[[ PASSAGE TO READ, beginning ]]
- Directed by: Danny A. Abeckaser
- Written by: Shmuel Lynn
- Produced by: Emil A. Fish
- Starring: Robert Davi Danny A. Abeckaser
- Cinematography: Barry Markowitz
- Music by: Lionel Cohen
- Distributed by: Gravitas Ventures
- Release date: March 19, 2024;
- Country: United States
- Language: English

= Bardejov (film) =

Bardejov is a 2024 American historical war film written by Shmuel Lynn, directed by Danny A. Abeckaser and starring Robert Davi and Abeckaser.

Based on a true story, Bardejov reveals the daring plan devised by Rafuel Lowy (played by Robert Davi), a successful wine-maker and community leader, to save the young women of Bardejov from being included in the first official Jewish transport to Auschwitz by injecting them with typhus.

On a peaceful morning in 1942, the Jews of Bardejov were awoken by the sound of thunderous drumming. It was the Young Hlinka Guards––Slovakian Nazi collaborators––who plastered the town with posters announcing a Nazi work order: Every Jew must report to work. No exceptions. Lowy meets with the Bardejov Jewish Council to discuss their next course of action.
[[ PASSAGE TO READ, end ]]
WHAT NEEDS TO BE DONE
Continue the article on the film Bardejov from the point where it stops. The listing has no connection to the article on the film Bardejov.
[[ DATA SHOWN, beginning ]]
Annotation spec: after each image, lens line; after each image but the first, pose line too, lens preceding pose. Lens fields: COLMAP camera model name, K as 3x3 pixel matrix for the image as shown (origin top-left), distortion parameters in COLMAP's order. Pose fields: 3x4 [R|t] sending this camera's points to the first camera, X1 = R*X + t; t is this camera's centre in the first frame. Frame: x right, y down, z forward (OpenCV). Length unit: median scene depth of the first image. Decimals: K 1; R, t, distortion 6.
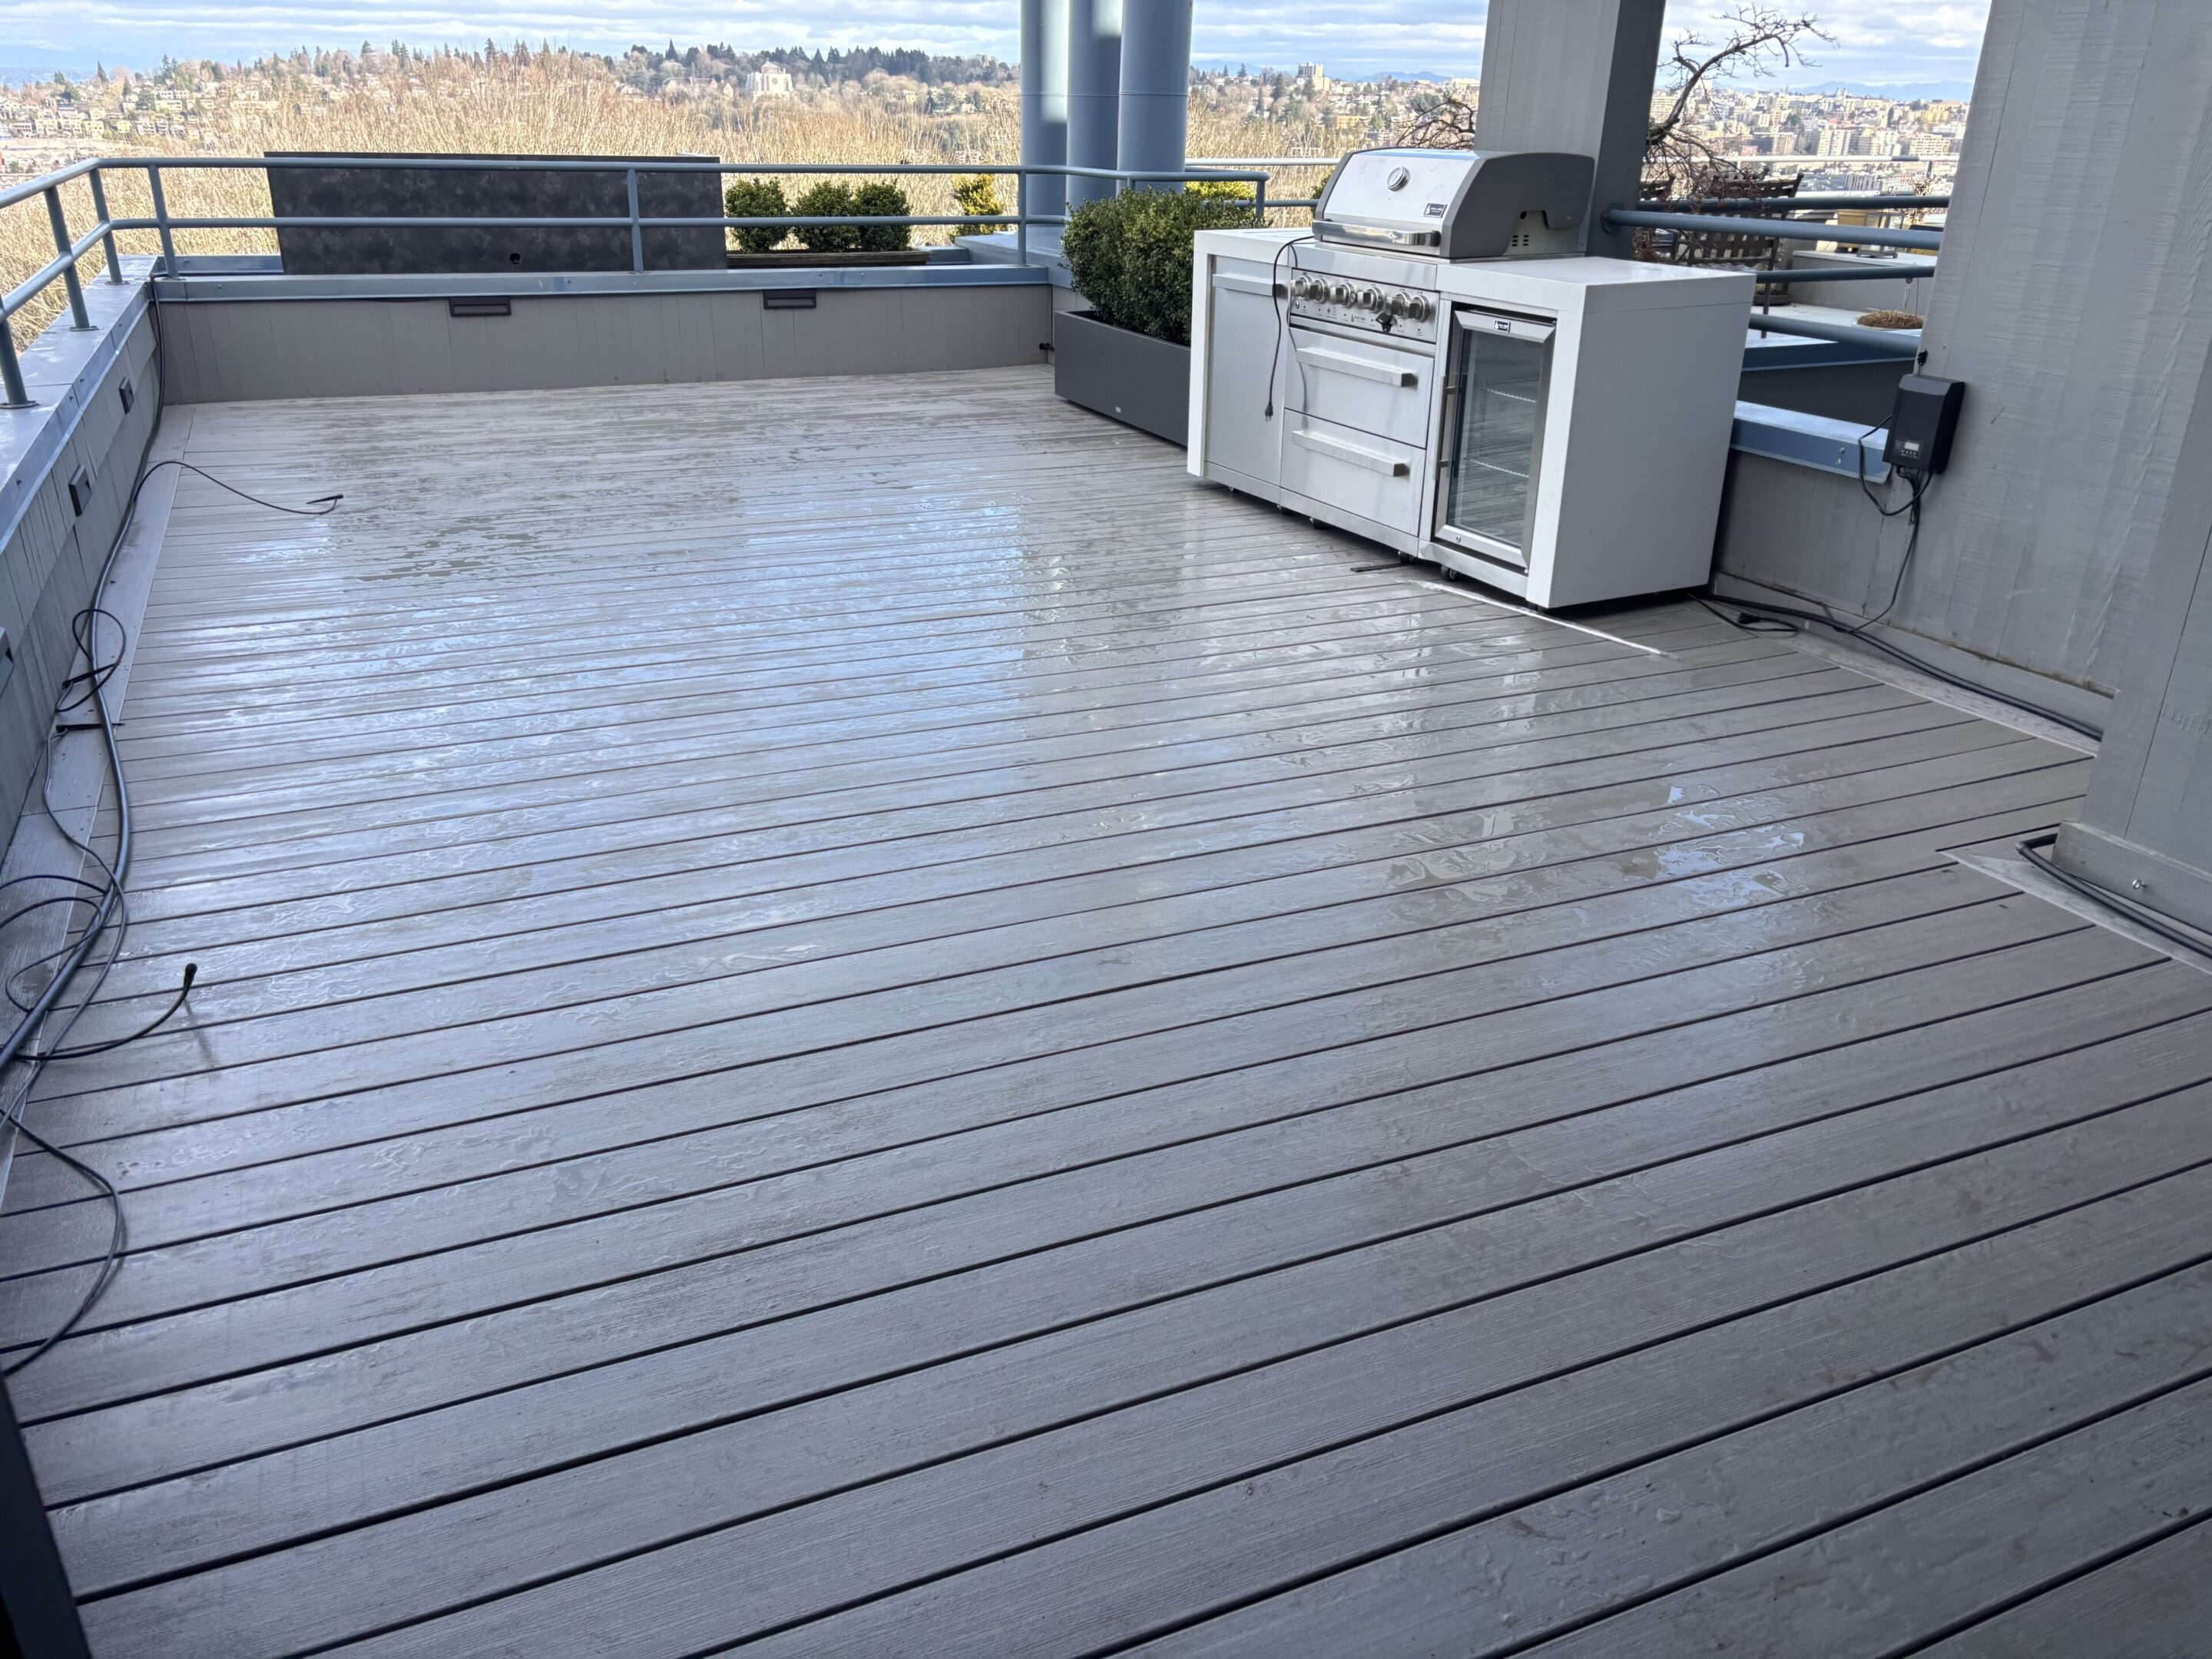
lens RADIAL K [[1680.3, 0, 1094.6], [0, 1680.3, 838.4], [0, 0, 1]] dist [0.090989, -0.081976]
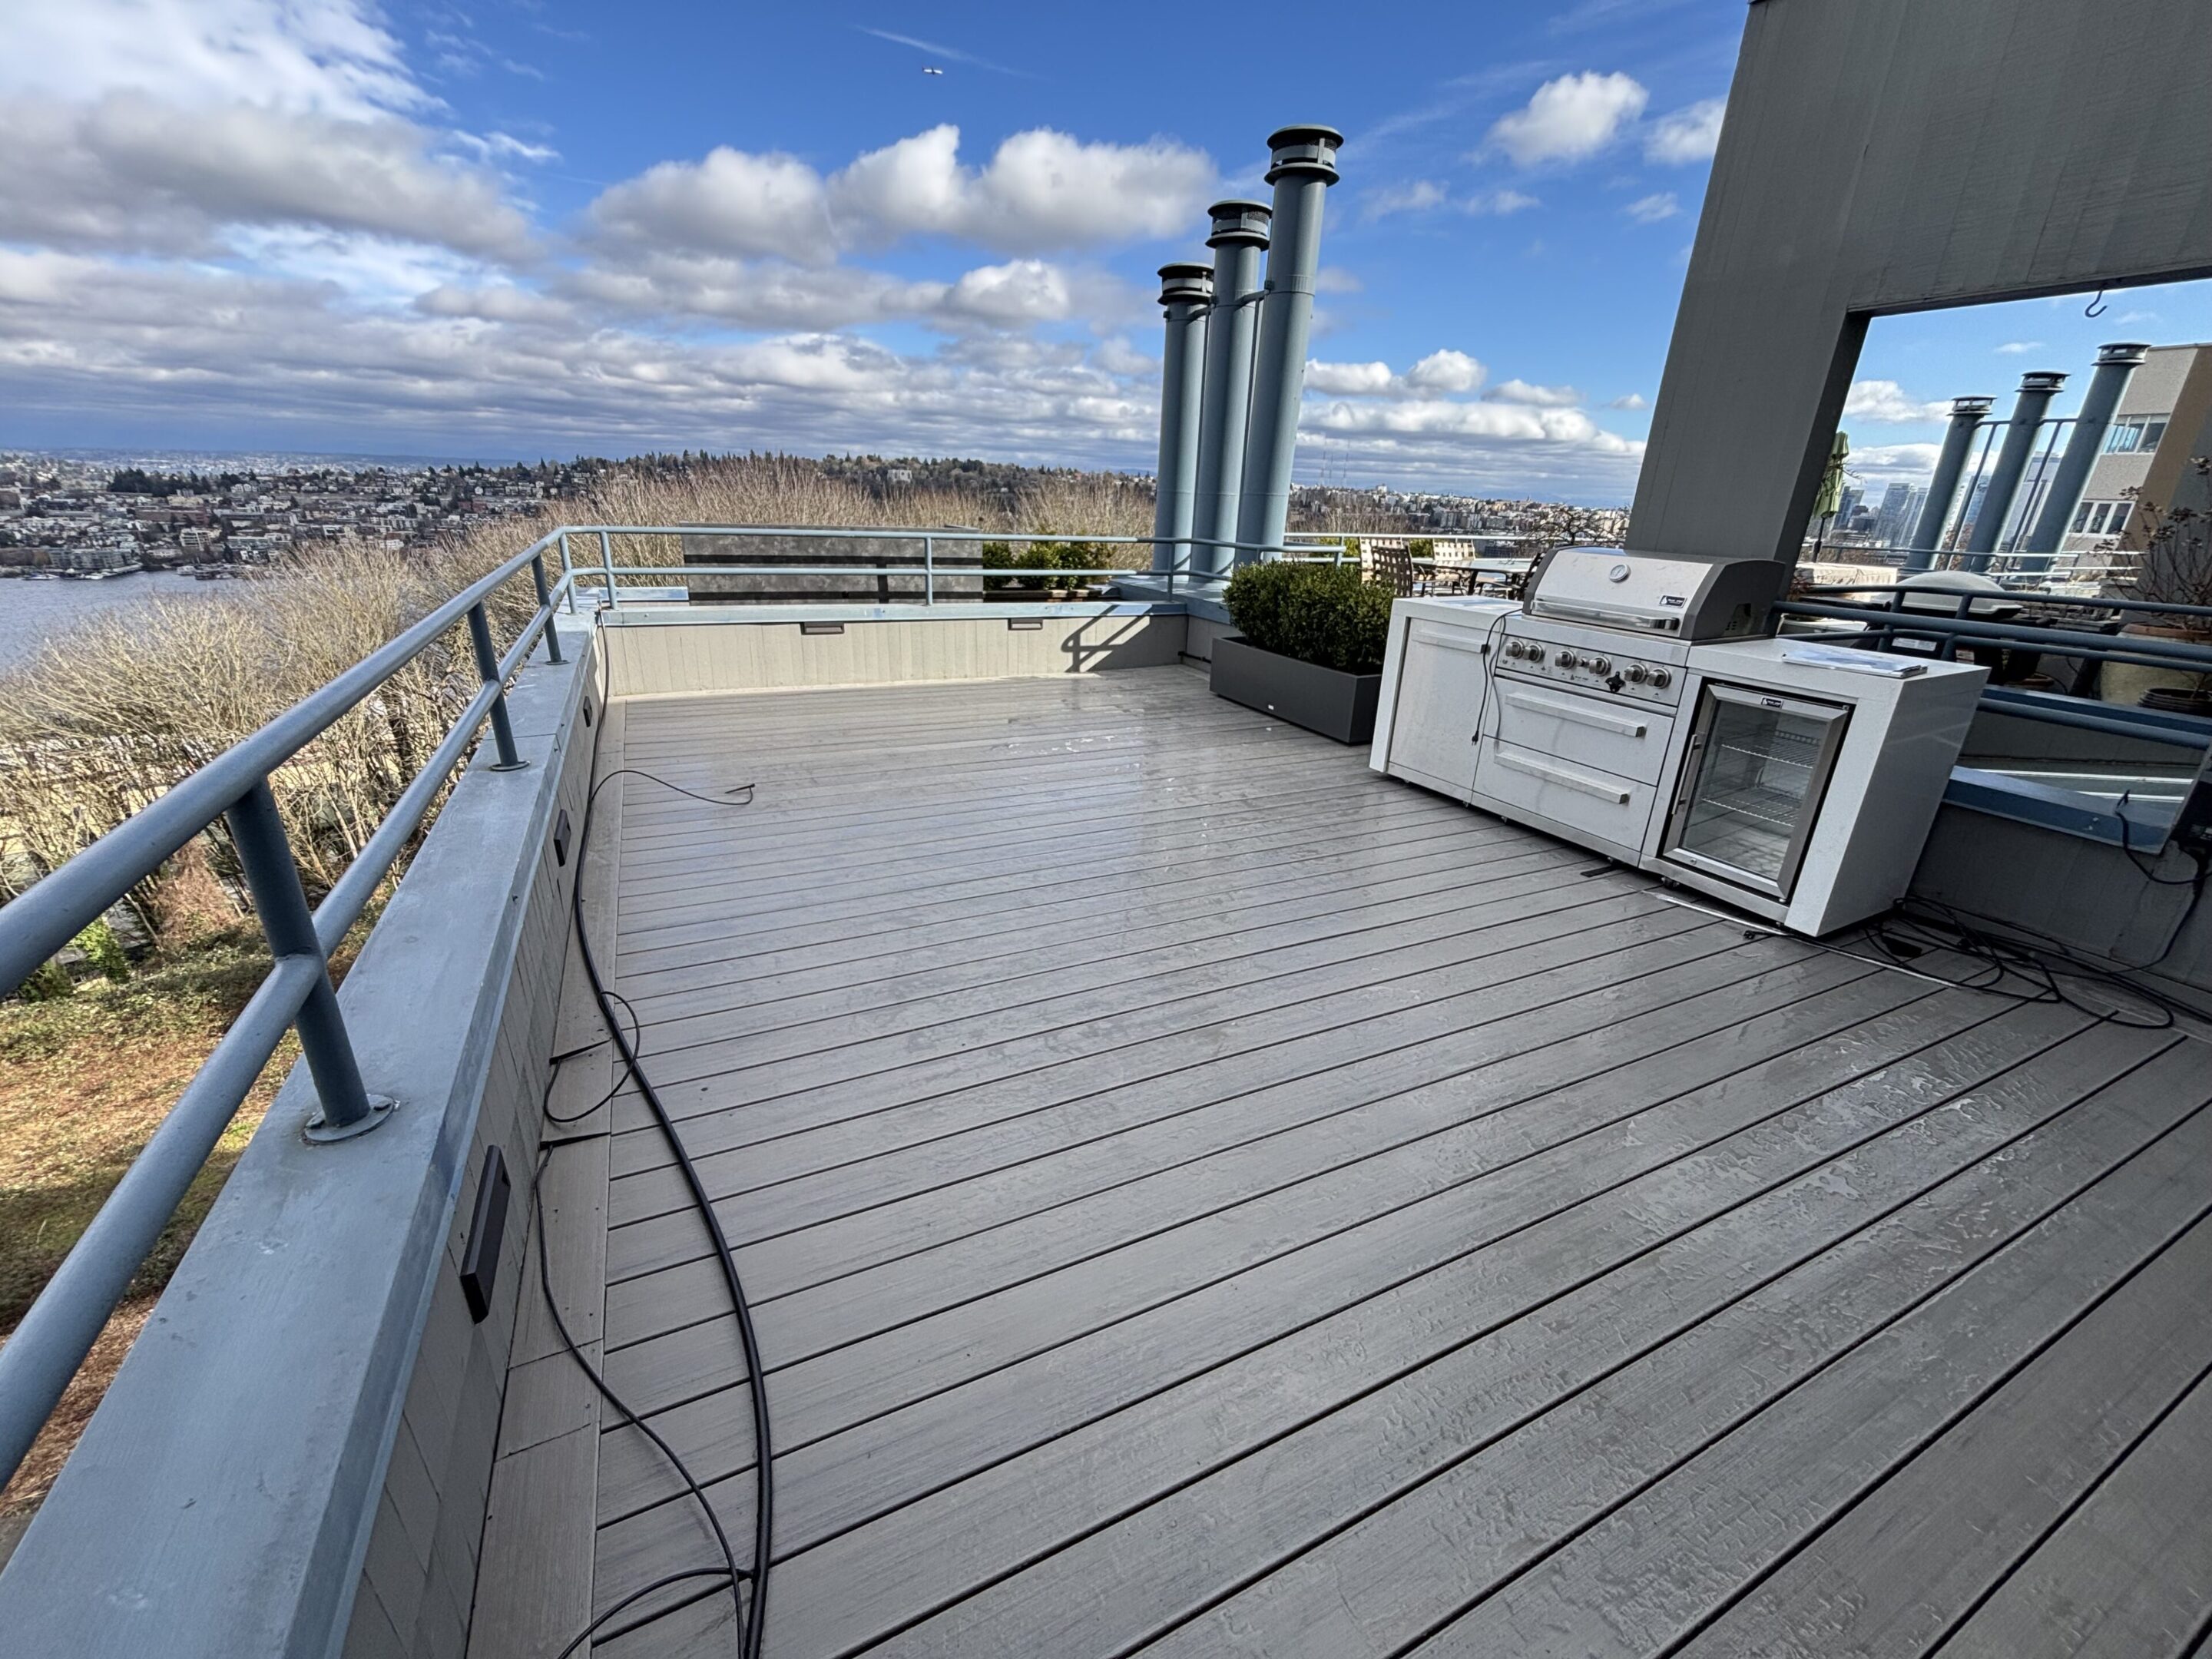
[[ DATA SHOWN, end ]]
EXERCISE OUTPUT
Shortly thereafter, more posters are put up with new orders: All Jewish girls will be deported for work in a shoe factory in the East. No exceptions. Lowy gathers the Council to devise a way to keep their girls home, or keep them safe while working in the shoe factory. But, as they soon learn, there is no shoe factory. The girls were going to be deported to Auschwitz. With time running out, and mounting suspicion from the Hlinka, Lowy and his community devise a plan to save their girls: to smuggle a vial of Typhus into Bardejov and infect the girls, with hopes of forcing a quarantine before imminent deportation.

==Cast==
- Danny A. Abeckaser as Dr. Atlas
- Robert Davi as Lowey
- Kyle Stefanski
- Dean Miroshnikov
- Darren Weiss as Fredrik
- Omer Hazan as Hershel

==Production==
Filming took place in Israel and Bardejov.

==Release==
In December 2023, it was announced that the North American distribution rights to the film were acquired by Gravitas Ventures. The film was released on VOD on March 19, 2024.

==Reception==
Terry Sherwood of Film Threat rated the film an 8 out of 10.